### [Exercise details]
No pictures belong in the answer. Repeat all the entries exactly.

★ ★ ★ ★ ★

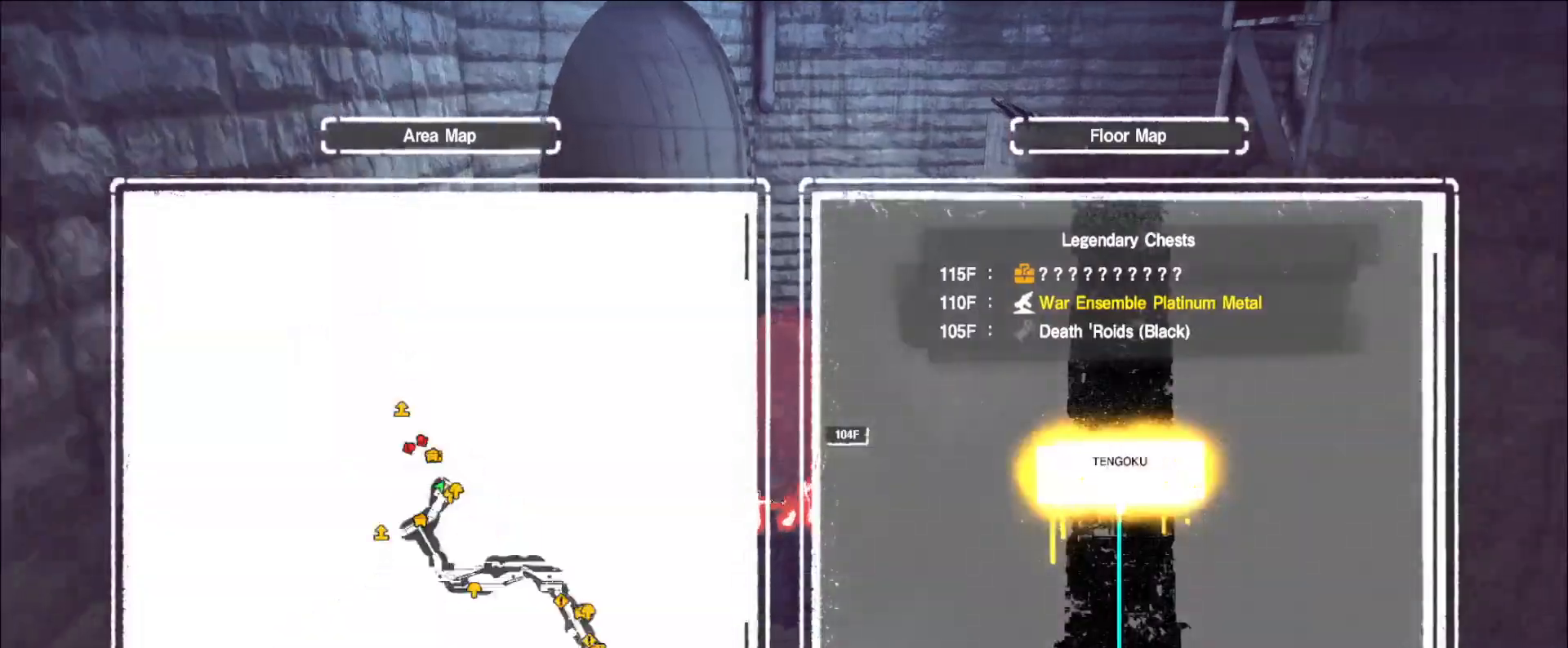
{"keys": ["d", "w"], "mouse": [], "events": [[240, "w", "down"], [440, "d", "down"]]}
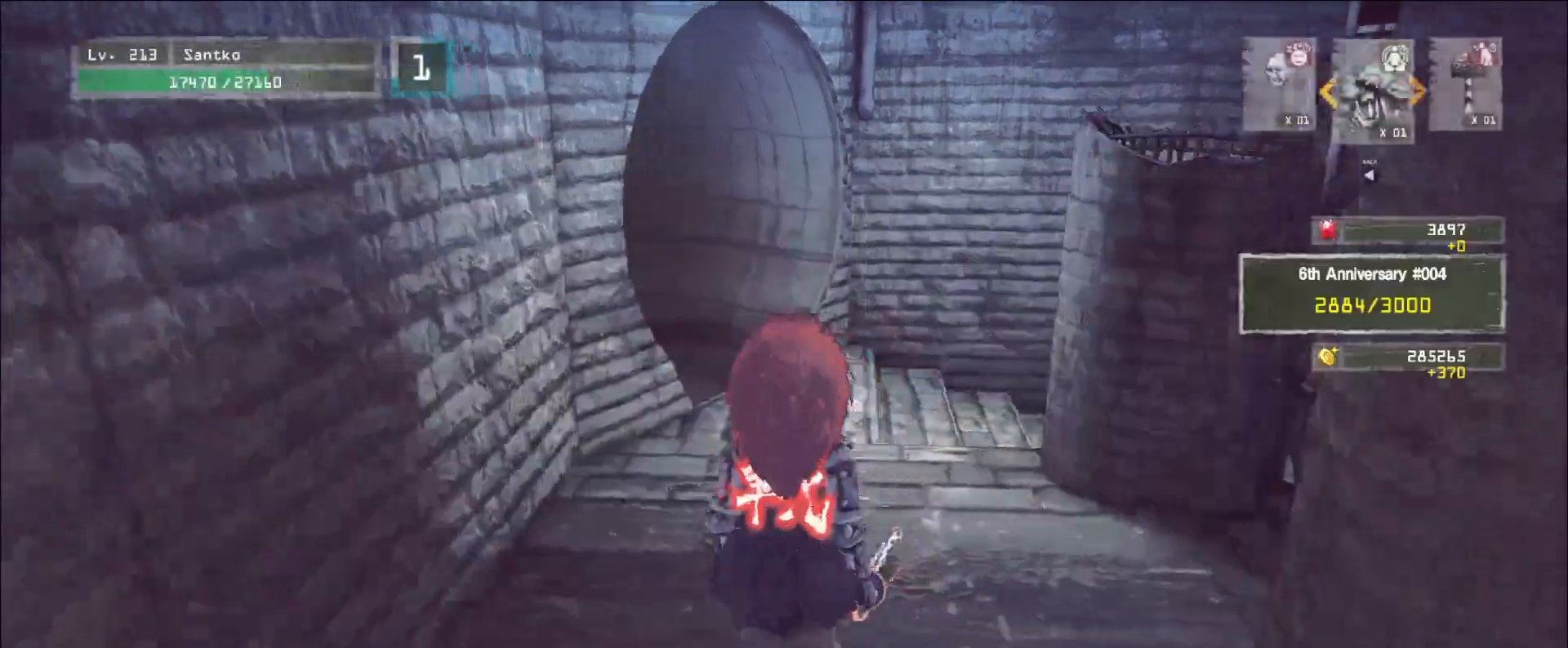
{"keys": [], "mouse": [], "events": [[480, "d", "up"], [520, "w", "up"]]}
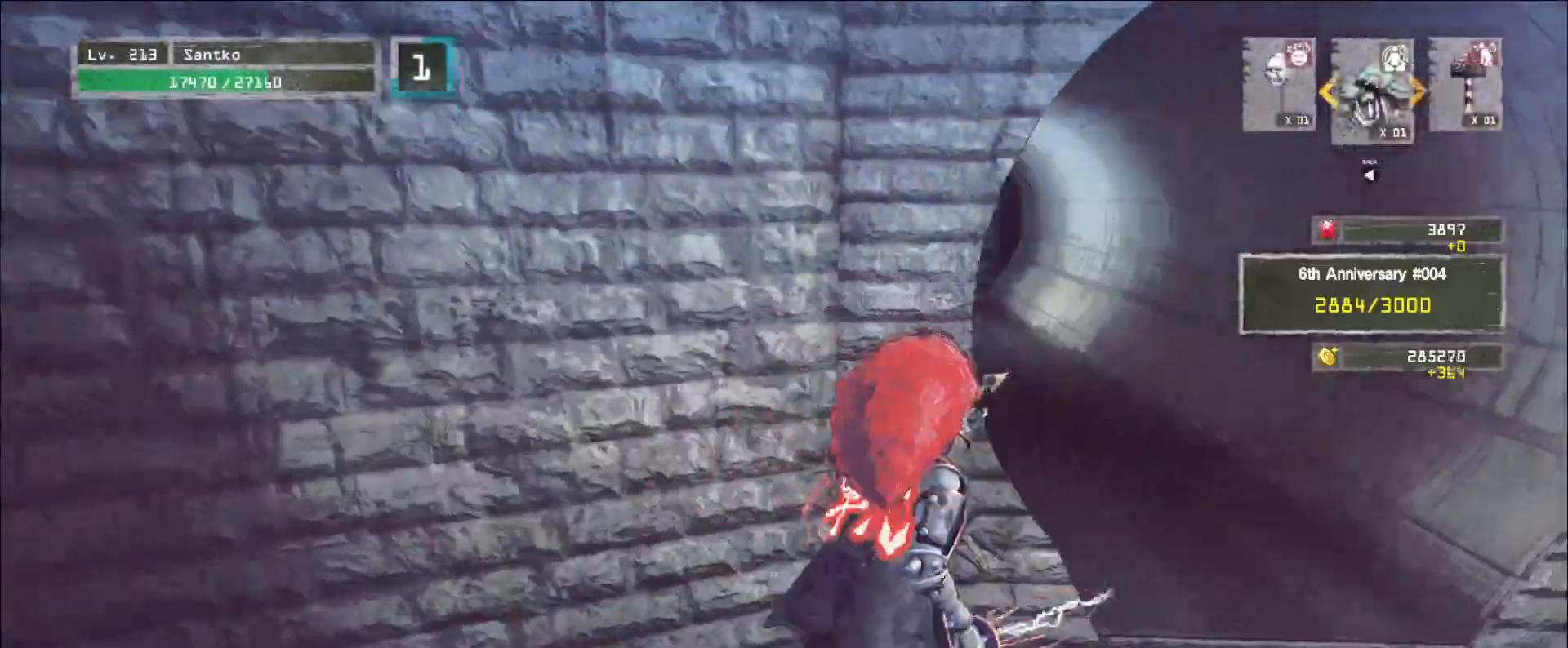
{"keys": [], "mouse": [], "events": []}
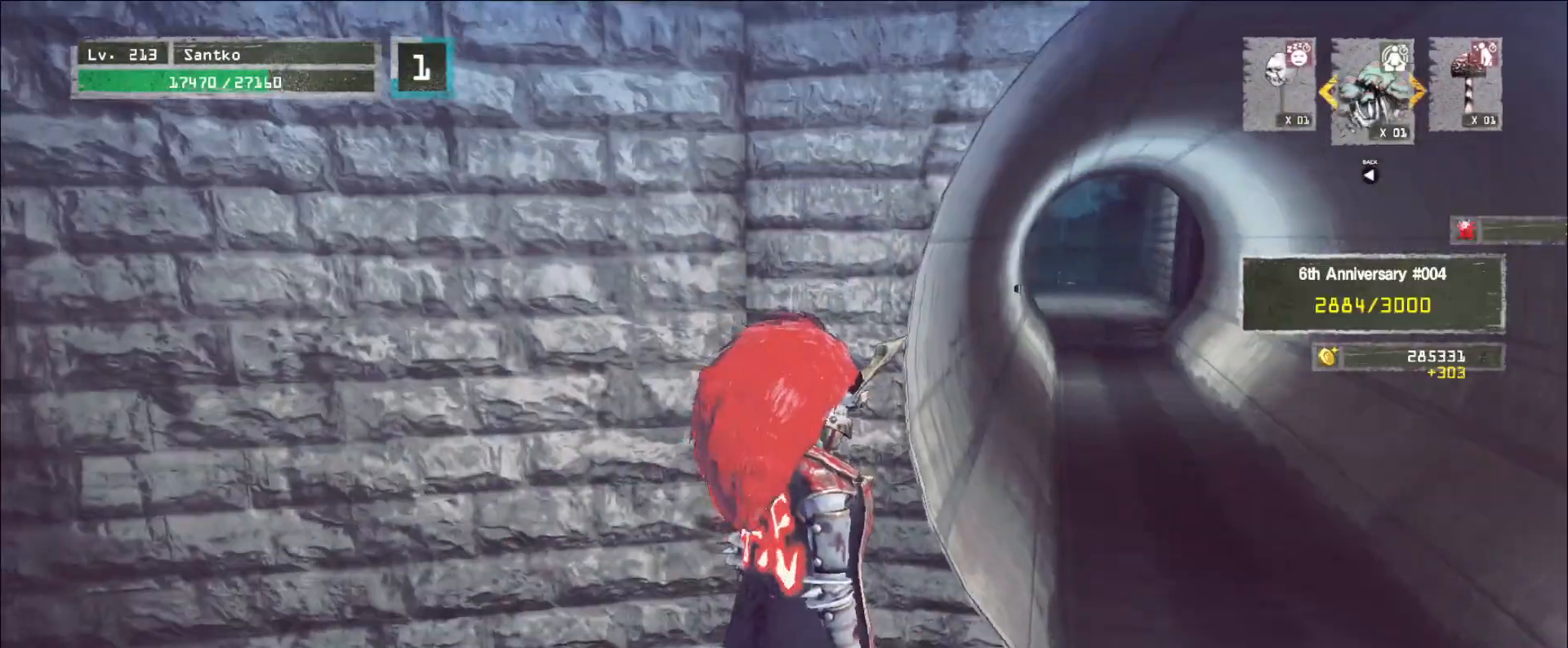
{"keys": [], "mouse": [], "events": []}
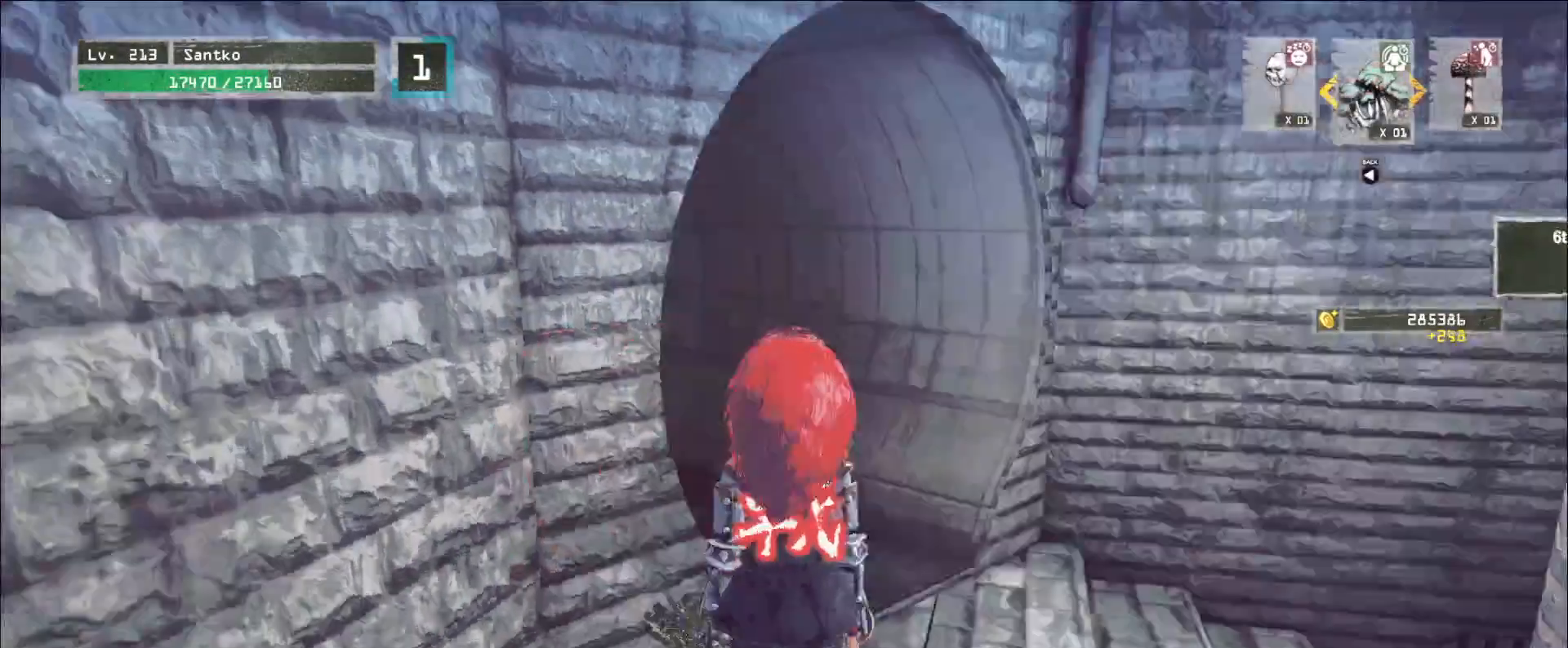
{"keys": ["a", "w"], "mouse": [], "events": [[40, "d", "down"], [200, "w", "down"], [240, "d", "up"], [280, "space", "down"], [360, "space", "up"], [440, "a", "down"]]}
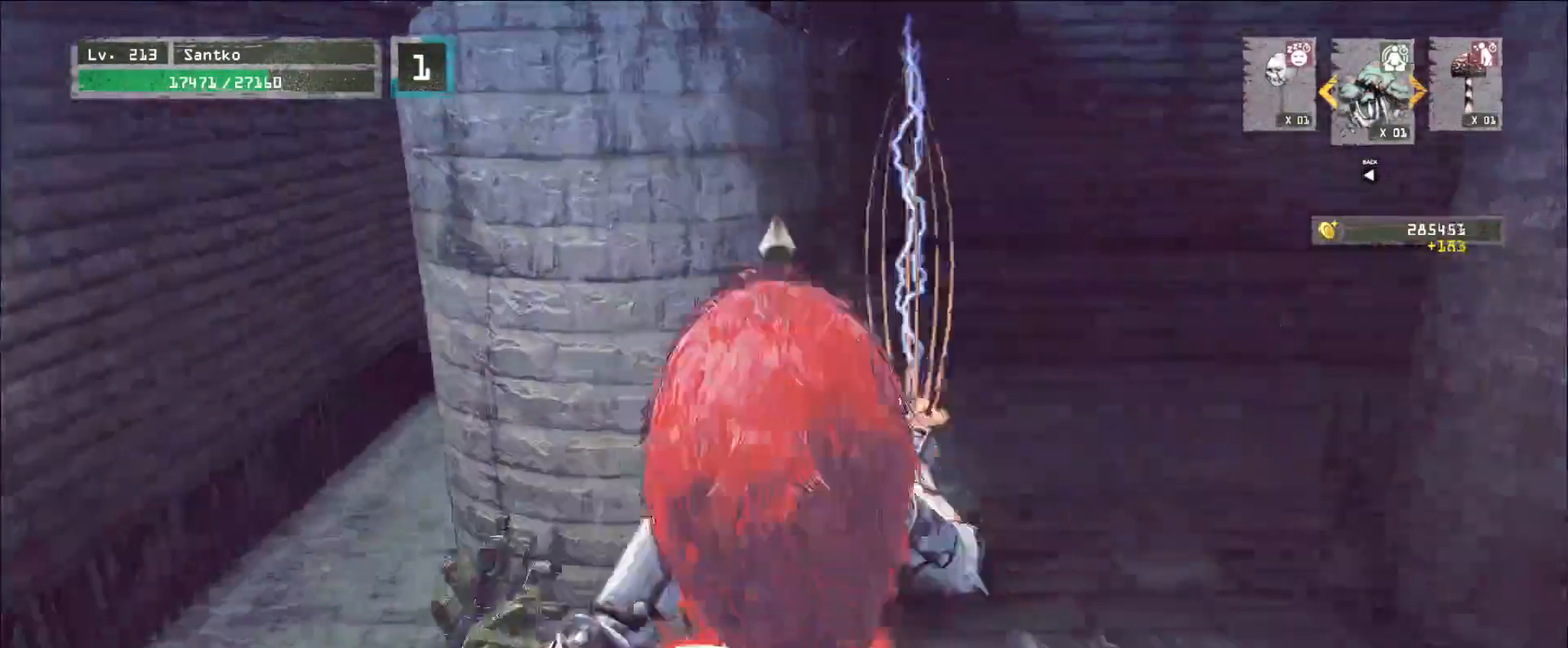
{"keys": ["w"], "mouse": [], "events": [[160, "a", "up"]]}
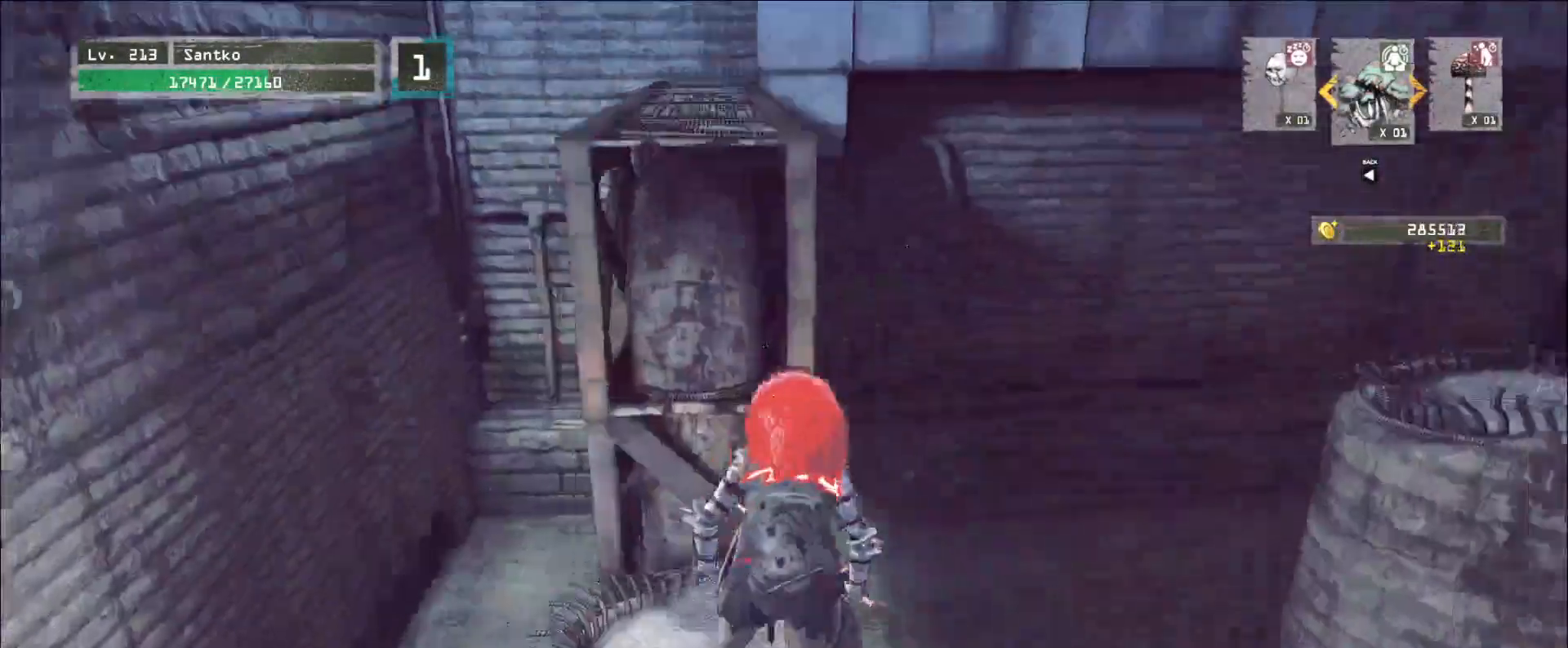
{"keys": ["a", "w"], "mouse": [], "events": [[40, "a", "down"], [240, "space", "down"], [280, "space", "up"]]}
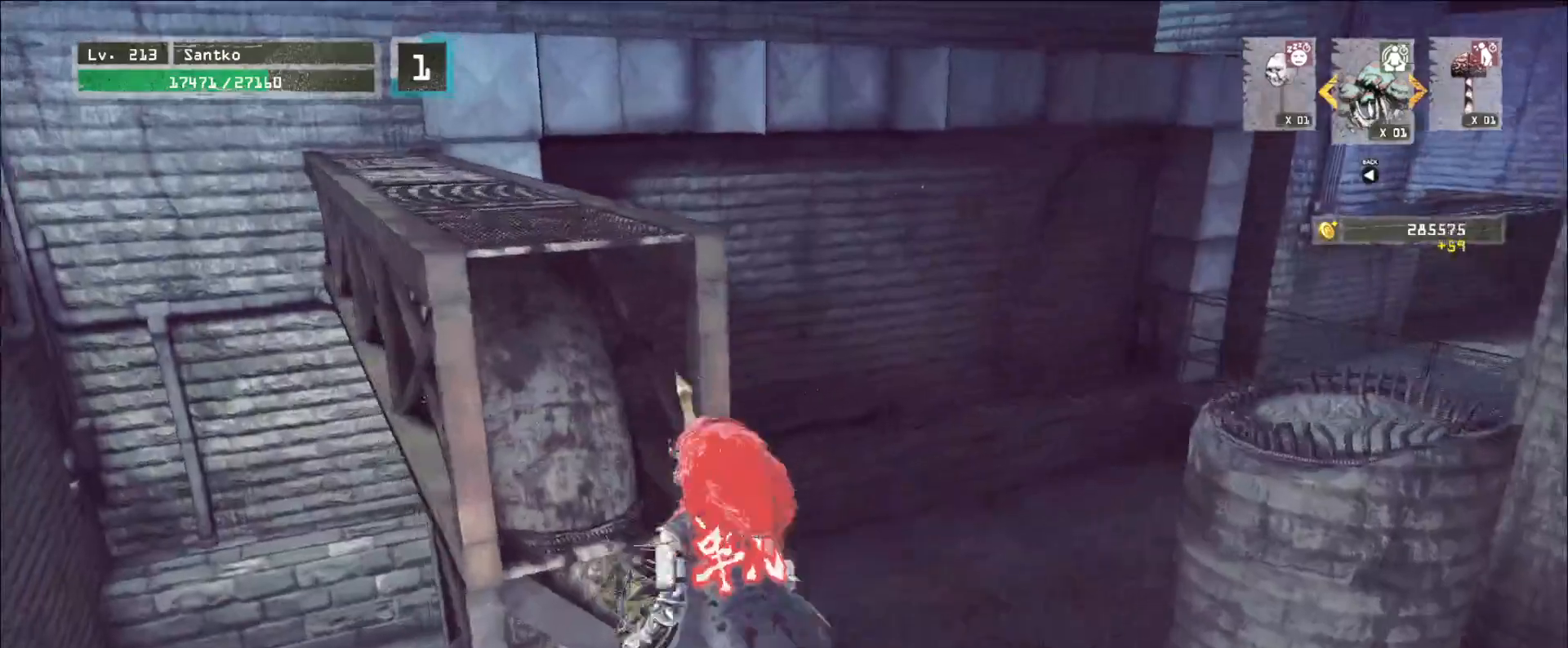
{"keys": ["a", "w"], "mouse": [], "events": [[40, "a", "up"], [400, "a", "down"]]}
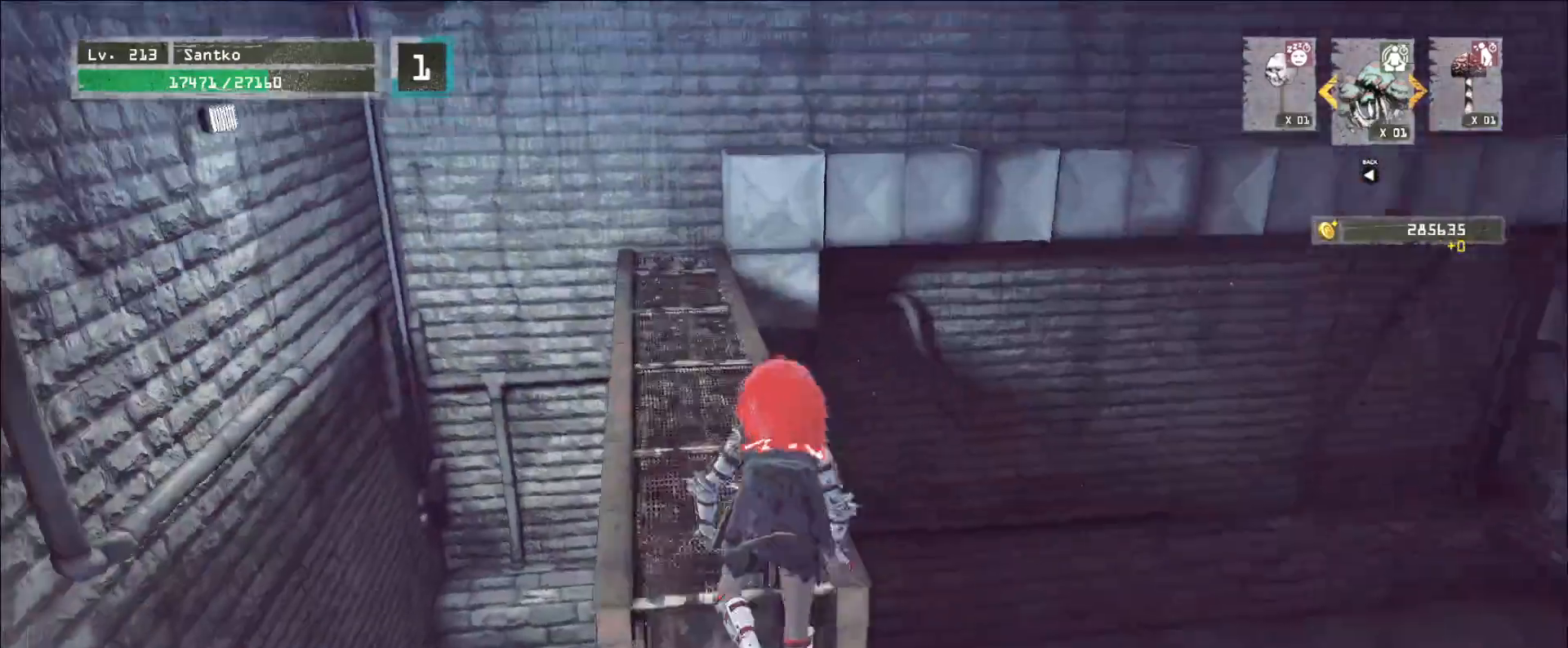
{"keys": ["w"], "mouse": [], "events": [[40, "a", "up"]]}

★ ★ ★ ★ ★

### [Expected answer]
{"keys": ["d", "w"], "mouse": [], "events": [[240, "w", "down"], [440, "d", "down"]]}
{"keys": [], "mouse": [], "events": [[480, "d", "up"], [520, "w", "up"]]}
{"keys": [], "mouse": [], "events": []}
{"keys": [], "mouse": [], "events": []}
{"keys": ["a", "w"], "mouse": [], "events": [[40, "d", "down"], [200, "w", "down"], [240, "d", "up"], [280, "space", "down"], [360, "space", "up"], [440, "a", "down"]]}
{"keys": ["w"], "mouse": [], "events": [[160, "a", "up"]]}
{"keys": ["a", "w"], "mouse": [], "events": [[40, "a", "down"], [240, "space", "down"], [280, "space", "up"]]}
{"keys": ["a", "w"], "mouse": [], "events": [[40, "a", "up"], [400, "a", "down"]]}
{"keys": ["w"], "mouse": [], "events": [[40, "a", "up"]]}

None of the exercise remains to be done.